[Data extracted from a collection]
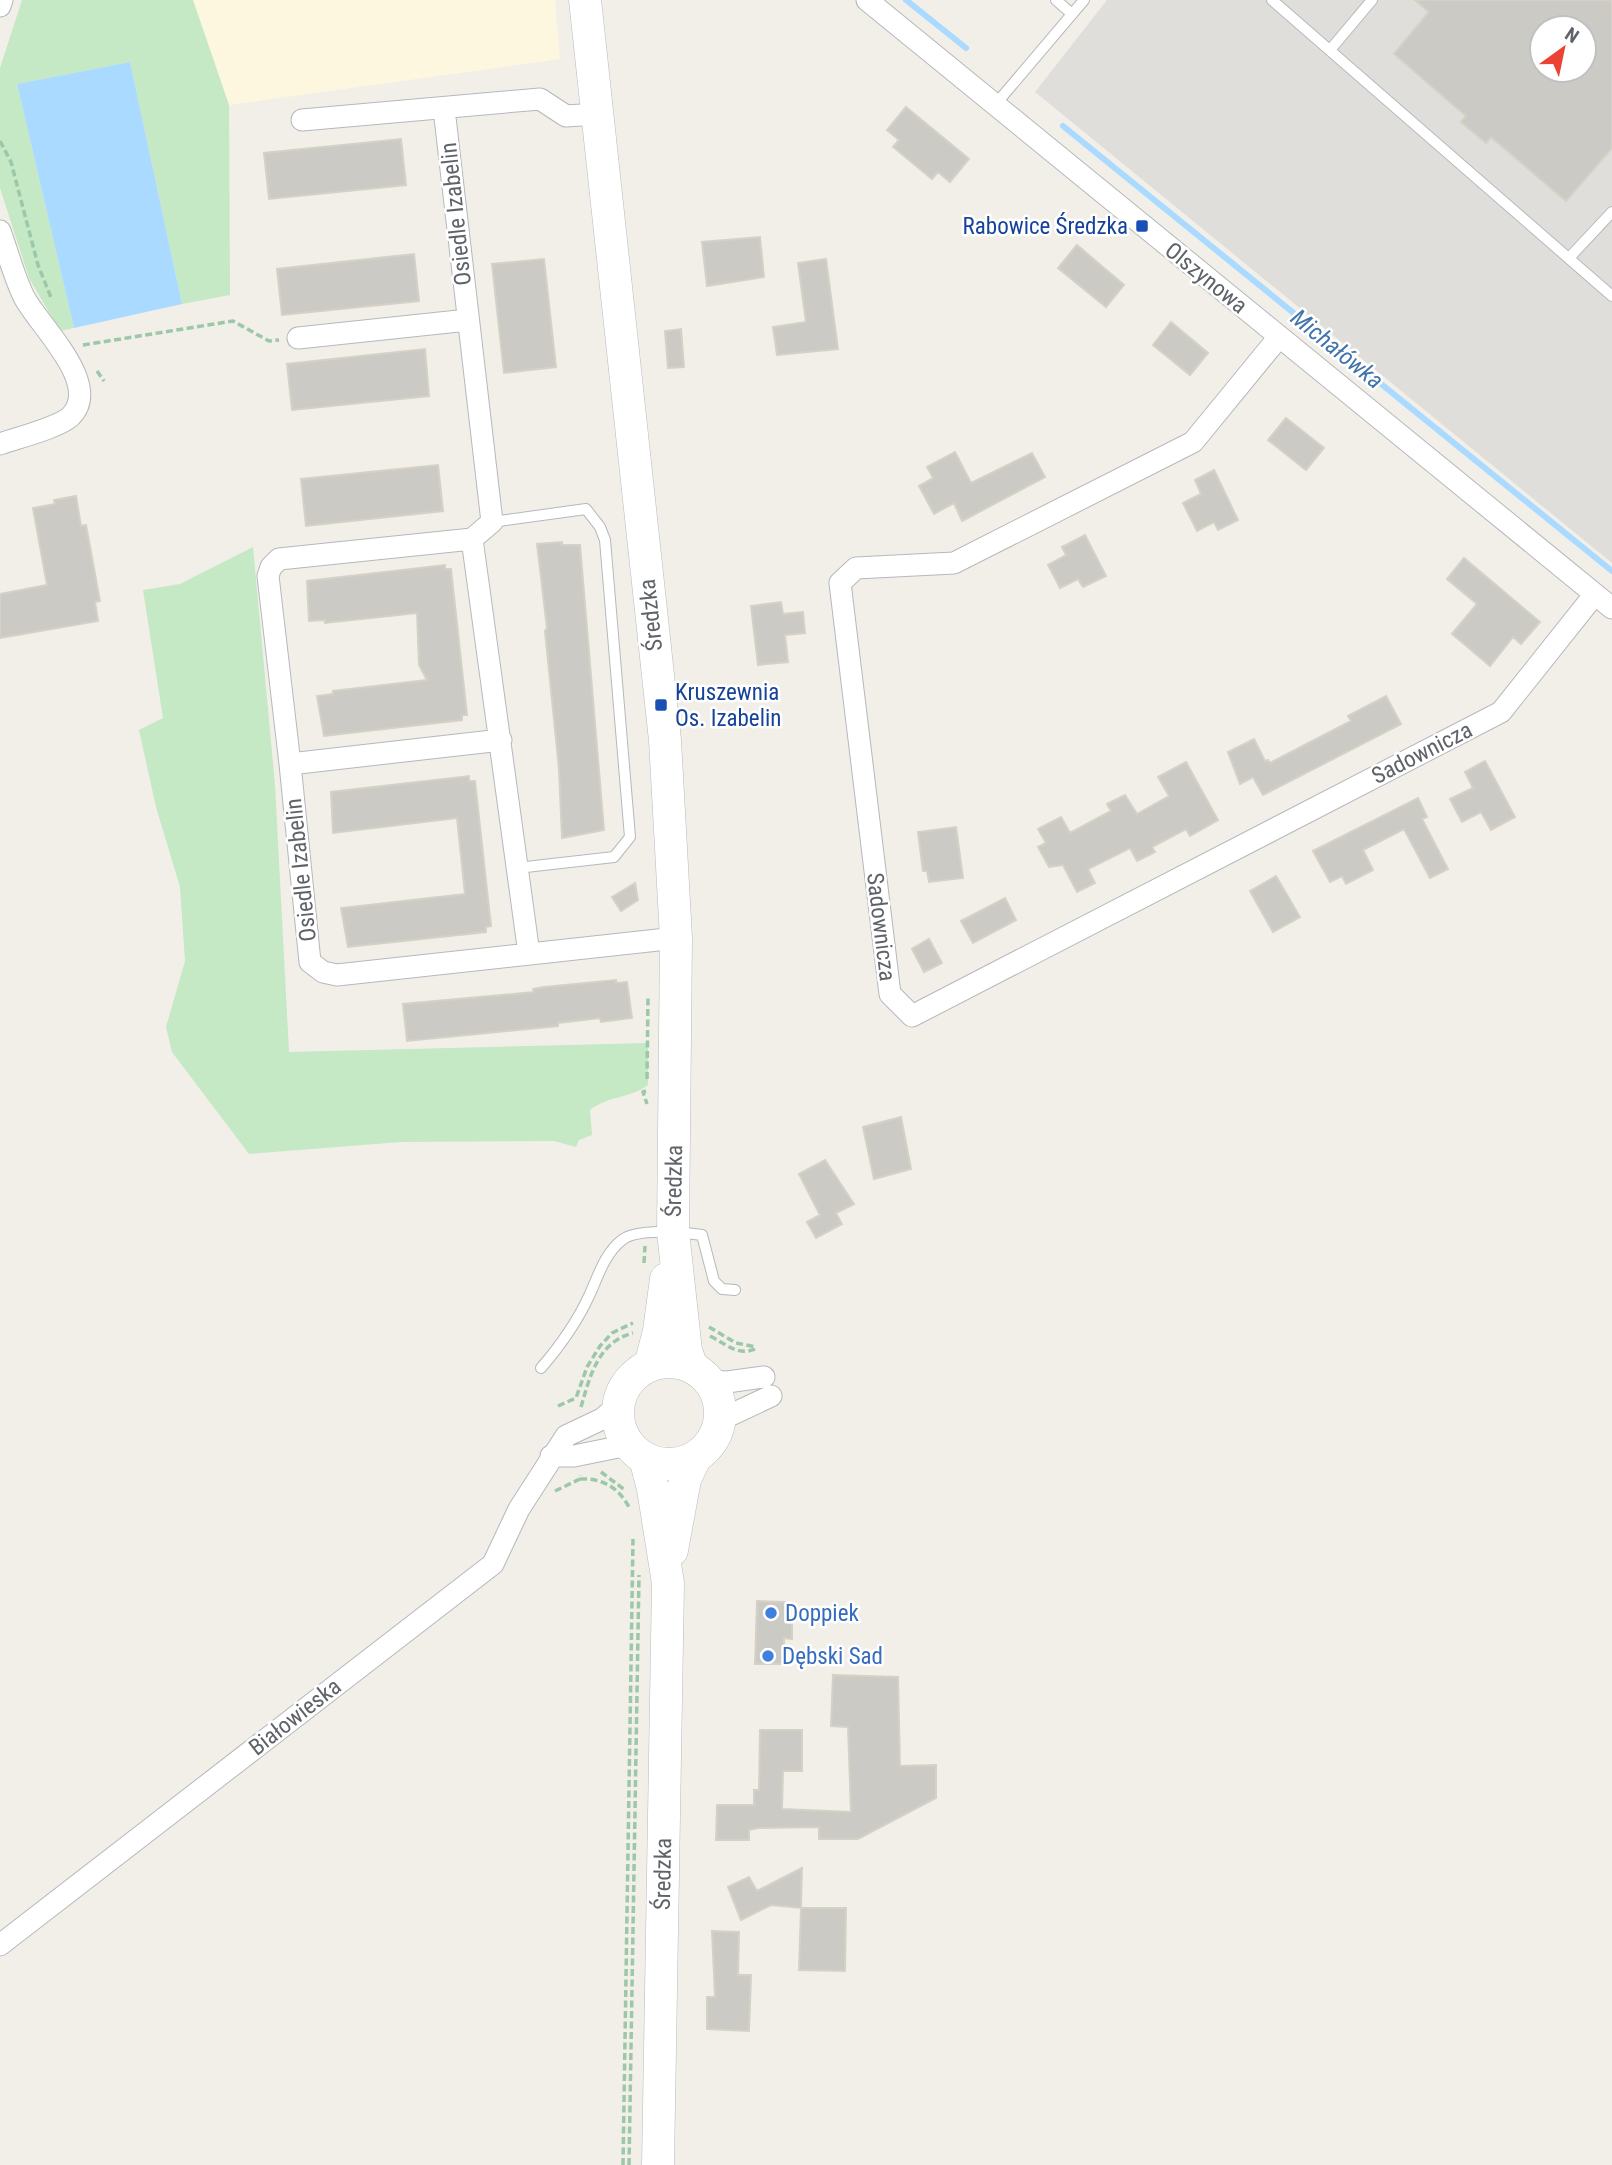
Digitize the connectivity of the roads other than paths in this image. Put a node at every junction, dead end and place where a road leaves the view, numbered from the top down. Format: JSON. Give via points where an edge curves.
{"nodes":[{"id":1,"x":2,"y":0,"type":"edge"},
{"id":2,"x":585,"y":0,"type":"edge"},
{"id":3,"x":867,"y":0,"type":"edge"},
{"id":4,"x":1056,"y":0,"type":"edge"},
{"id":5,"x":1084,"y":0,"type":"edge"},
{"id":6,"x":1272,"y":0,"type":"edge"},
{"id":7,"x":1371,"y":0,"type":"edge"},
{"id":8,"x":0,"y":6,"type":"edge"},
{"id":9,"x":1072,"y":14,"type":"junction"},
{"id":10,"x":1330,"y":50,"type":"junction"},
{"id":11,"x":995,"y":105,"type":"junction"},
{"id":12,"x":444,"y":109,"type":"junction"},
{"id":13,"x":598,"y":114,"type":"junction"},
{"id":14,"x":302,"y":120,"type":"dead end"},
{"id":15,"x":1612,"y":212,"type":"edge"},
{"id":16,"x":0,"y":231,"type":"edge"},
{"id":17,"x":1569,"y":258,"type":"junction"},
{"id":18,"x":1612,"y":296,"type":"edge"},
{"id":19,"x":468,"y":320,"type":"junction"},
{"id":20,"x":1279,"y":337,"type":"junction"},
{"id":21,"x":298,"y":338,"type":"road end"},
{"id":22,"x":0,"y":444,"type":"edge"},
{"id":23,"x":492,"y":522,"type":"junction"},
{"id":24,"x":472,"y":540,"type":"junction"},
{"id":25,"x":1595,"y":594,"type":"junction"},
{"id":26,"x":1612,"y":608,"type":"edge"},
{"id":27,"x":501,"y":740,"type":"junction"},
{"id":28,"x":290,"y":764,"type":"junction"},
{"id":29,"x":517,"y":868,"type":"junction"},
{"id":30,"x":676,"y":938,"type":"junction"},
{"id":31,"x":528,"y":954,"type":"junction"},
{"id":32,"x":659,"y":1233,"type":"junction"},
{"id":33,"x":735,"y":1290,"type":"dead end"},
{"id":34,"x":650,"y":1366,"type":"junction"},
{"id":35,"x":541,"y":1368,"type":"dead end"},
{"id":36,"x":700,"y":1374,"type":"junction"},
{"id":37,"x":619,"y":1404,"type":"junction"},
{"id":38,"x":720,"y":1420,"type":"junction"},
{"id":39,"x":637,"y":1452,"type":"junction"},
{"id":40,"x":551,"y":1456,"type":"junction"},
{"id":41,"x":695,"y":1458,"type":"junction"},
{"id":42,"x":667,"y":1583,"type":"junction"},
{"id":43,"x":4,"y":1935,"type":"edge"},
{"id":44,"x":658,"y":2165,"type":"edge"}],
"edges":[{"from":1,"to":8,"type":"street"},
{"from":2,"to":13,"type":"street","name":"Średzka"},
{"from":3,"to":11,"type":"street","name":"Olszynowa"},
{"from":4,"to":9,"type":"lane"},
{"from":5,"to":9,"type":"lane"},
{"from":6,"to":10,"type":"lane"},
{"from":7,"to":10,"type":"lane"},
{"from":9,"to":11,"type":"lane"},
{"from":10,"to":17,"type":"lane"},
{"from":11,"to":20,"type":"street","name":"Olszynowa"},
{"from":12,"to":13,"type":"street","name":"Osiedle Izabelin","via":[[540,99],[566,116]]},
{"from":12,"to":14,"type":"street","name":"Osiedle Izabelin"},
{"from":12,"to":19,"type":"street","name":"Osiedle Izabelin"},
{"from":13,"to":30,"type":"street","name":"Średzka","via":[[665,740]]},
{"from":15,"to":17,"type":"lane"},
{"from":16,"to":22,"type":"street","via":[[24,297],[77,376],[81,392],[68,419]]},
{"from":17,"to":18,"type":"lane"},
{"from":19,"to":21,"type":"street"},
{"from":19,"to":23,"type":"street","name":"Osiedle Izabelin"},
{"from":20,"to":25,"type":"street","name":"Olszynowa"},
{"from":20,"to":25,"type":"street","name":"Sadownicza","via":[[1193,442],[954,563],[856,568],[840,583],[890,994],[912,1016],[1502,712]]},
{"from":23,"to":24,"type":"street"},
{"from":23,"to":29,"type":"lane","via":[[586,509],[600,527],[605,540],[630,836],[614,857]]},
{"from":24,"to":27,"type":"street"},
{"from":24,"to":28,"type":"street","name":"Osiedle Izabelin","via":[[279,559],[271,566],[268,576]]},
{"from":25,"to":26,"type":"street","name":"Olszynowa"},
{"from":27,"to":28,"type":"street"},
{"from":27,"to":29,"type":"street"},
{"from":28,"to":31,"type":"street","name":"Osiedle Izabelin","via":[[310,962],[337,975]]},
{"from":29,"to":31,"type":"street"},
{"from":30,"to":31,"type":"street","name":"Osiedle Izabelin"},
{"from":30,"to":32,"type":"street","name":"Średzka"},
{"from":32,"to":33,"type":"lane","via":[[702,1235],[714,1281],[722,1289]]},
{"from":32,"to":34,"type":"street","name":"Średzka","via":[[659,1331]]},
{"from":32,"to":35,"type":"lane","via":[[622,1240],[609,1254],[576,1320]]},
{"from":32,"to":36,"type":"street","name":"Średzka","via":[[687,1351]]},
{"from":34,"to":36,"type":"street","via":[[671,1362]]},
{"from":34,"to":37,"type":"street","via":[[629,1381]]},
{"from":36,"to":38,"type":"street","via":[[719,1400]]},
{"from":36,"to":38,"type":"street","via":[[767,1386]]},
{"from":37,"to":39,"type":"street","via":[[619,1425]]},
{"from":37,"to":40,"type":"street","name":"Białowieska","via":[[603,1419],[566,1436]]},
{"from":38,"to":41,"type":"street","via":[[714,1439]]},
{"from":39,"to":40,"type":"street"},
{"from":39,"to":41,"type":"street","via":[[670,1465]]},
{"from":39,"to":42,"type":"street","name":"Średzka","via":[[653,1489]]},
{"from":40,"to":43,"type":"street","name":"Białowieska","via":[[493,1564]]},
{"from":41,"to":42,"type":"street","name":"Średzka","via":[[679,1505]]},
{"from":42,"to":44,"type":"street","name":"Średzka"}]}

(EXERCISE DETAILS): All entries need repeating exactly, but without the pictures.

(OUTPUT BELOW):
Digitize the connectivity of the roads other than paths in this image. Put a node at every junction, dead end and place where a road leaves the view, numbered from the top down. Format: JSON. Give via points where an edge curves.
{"nodes":[{"id":1,"x":2,"y":0,"type":"edge"},
{"id":2,"x":585,"y":0,"type":"edge"},
{"id":3,"x":867,"y":0,"type":"edge"},
{"id":4,"x":1056,"y":0,"type":"edge"},
{"id":5,"x":1084,"y":0,"type":"edge"},
{"id":6,"x":1272,"y":0,"type":"edge"},
{"id":7,"x":1371,"y":0,"type":"edge"},
{"id":8,"x":0,"y":6,"type":"edge"},
{"id":9,"x":1072,"y":14,"type":"junction"},
{"id":10,"x":1330,"y":50,"type":"junction"},
{"id":11,"x":995,"y":105,"type":"junction"},
{"id":12,"x":444,"y":109,"type":"junction"},
{"id":13,"x":598,"y":114,"type":"junction"},
{"id":14,"x":302,"y":120,"type":"dead end"},
{"id":15,"x":1612,"y":212,"type":"edge"},
{"id":16,"x":0,"y":231,"type":"edge"},
{"id":17,"x":1569,"y":258,"type":"junction"},
{"id":18,"x":1612,"y":296,"type":"edge"},
{"id":19,"x":468,"y":320,"type":"junction"},
{"id":20,"x":1279,"y":337,"type":"junction"},
{"id":21,"x":298,"y":338,"type":"road end"},
{"id":22,"x":0,"y":444,"type":"edge"},
{"id":23,"x":492,"y":522,"type":"junction"},
{"id":24,"x":472,"y":540,"type":"junction"},
{"id":25,"x":1595,"y":594,"type":"junction"},
{"id":26,"x":1612,"y":608,"type":"edge"},
{"id":27,"x":501,"y":740,"type":"junction"},
{"id":28,"x":290,"y":764,"type":"junction"},
{"id":29,"x":517,"y":868,"type":"junction"},
{"id":30,"x":676,"y":938,"type":"junction"},
{"id":31,"x":528,"y":954,"type":"junction"},
{"id":32,"x":659,"y":1233,"type":"junction"},
{"id":33,"x":735,"y":1290,"type":"dead end"},
{"id":34,"x":650,"y":1366,"type":"junction"},
{"id":35,"x":541,"y":1368,"type":"dead end"},
{"id":36,"x":700,"y":1374,"type":"junction"},
{"id":37,"x":619,"y":1404,"type":"junction"},
{"id":38,"x":720,"y":1420,"type":"junction"},
{"id":39,"x":637,"y":1452,"type":"junction"},
{"id":40,"x":551,"y":1456,"type":"junction"},
{"id":41,"x":695,"y":1458,"type":"junction"},
{"id":42,"x":667,"y":1583,"type":"junction"},
{"id":43,"x":4,"y":1935,"type":"edge"},
{"id":44,"x":658,"y":2165,"type":"edge"}],
"edges":[{"from":1,"to":8,"type":"street"},
{"from":2,"to":13,"type":"street","name":"Średzka"},
{"from":3,"to":11,"type":"street","name":"Olszynowa"},
{"from":4,"to":9,"type":"lane"},
{"from":5,"to":9,"type":"lane"},
{"from":6,"to":10,"type":"lane"},
{"from":7,"to":10,"type":"lane"},
{"from":9,"to":11,"type":"lane"},
{"from":10,"to":17,"type":"lane"},
{"from":11,"to":20,"type":"street","name":"Olszynowa"},
{"from":12,"to":13,"type":"street","name":"Osiedle Izabelin","via":[[540,99],[566,116]]},
{"from":12,"to":14,"type":"street","name":"Osiedle Izabelin"},
{"from":12,"to":19,"type":"street","name":"Osiedle Izabelin"},
{"from":13,"to":30,"type":"street","name":"Średzka","via":[[665,740]]},
{"from":15,"to":17,"type":"lane"},
{"from":16,"to":22,"type":"street","via":[[24,297],[77,376],[81,392],[68,419]]},
{"from":17,"to":18,"type":"lane"},
{"from":19,"to":21,"type":"street"},
{"from":19,"to":23,"type":"street","name":"Osiedle Izabelin"},
{"from":20,"to":25,"type":"street","name":"Olszynowa"},
{"from":20,"to":25,"type":"street","name":"Sadownicza","via":[[1193,442],[954,563],[856,568],[840,583],[890,994],[912,1016],[1502,712]]},
{"from":23,"to":24,"type":"street"},
{"from":23,"to":29,"type":"lane","via":[[586,509],[600,527],[605,540],[630,836],[614,857]]},
{"from":24,"to":27,"type":"street"},
{"from":24,"to":28,"type":"street","name":"Osiedle Izabelin","via":[[279,559],[271,566],[268,576]]},
{"from":25,"to":26,"type":"street","name":"Olszynowa"},
{"from":27,"to":28,"type":"street"},
{"from":27,"to":29,"type":"street"},
{"from":28,"to":31,"type":"street","name":"Osiedle Izabelin","via":[[310,962],[337,975]]},
{"from":29,"to":31,"type":"street"},
{"from":30,"to":31,"type":"street","name":"Osiedle Izabelin"},
{"from":30,"to":32,"type":"street","name":"Średzka"},
{"from":32,"to":33,"type":"lane","via":[[702,1235],[714,1281],[722,1289]]},
{"from":32,"to":34,"type":"street","name":"Średzka","via":[[659,1331]]},
{"from":32,"to":35,"type":"lane","via":[[622,1240],[609,1254],[576,1320]]},
{"from":32,"to":36,"type":"street","name":"Średzka","via":[[687,1351]]},
{"from":34,"to":36,"type":"street","via":[[671,1362]]},
{"from":34,"to":37,"type":"street","via":[[629,1381]]},
{"from":36,"to":38,"type":"street","via":[[719,1400]]},
{"from":36,"to":38,"type":"street","via":[[767,1386]]},
{"from":37,"to":39,"type":"street","via":[[619,1425]]},
{"from":37,"to":40,"type":"street","name":"Białowieska","via":[[603,1419],[566,1436]]},
{"from":38,"to":41,"type":"street","via":[[714,1439]]},
{"from":39,"to":40,"type":"street"},
{"from":39,"to":41,"type":"street","via":[[670,1465]]},
{"from":39,"to":42,"type":"street","name":"Średzka","via":[[653,1489]]},
{"from":40,"to":43,"type":"street","name":"Białowieska","via":[[493,1564]]},
{"from":41,"to":42,"type":"street","name":"Średzka","via":[[679,1505]]},
{"from":42,"to":44,"type":"street","name":"Średzka"}]}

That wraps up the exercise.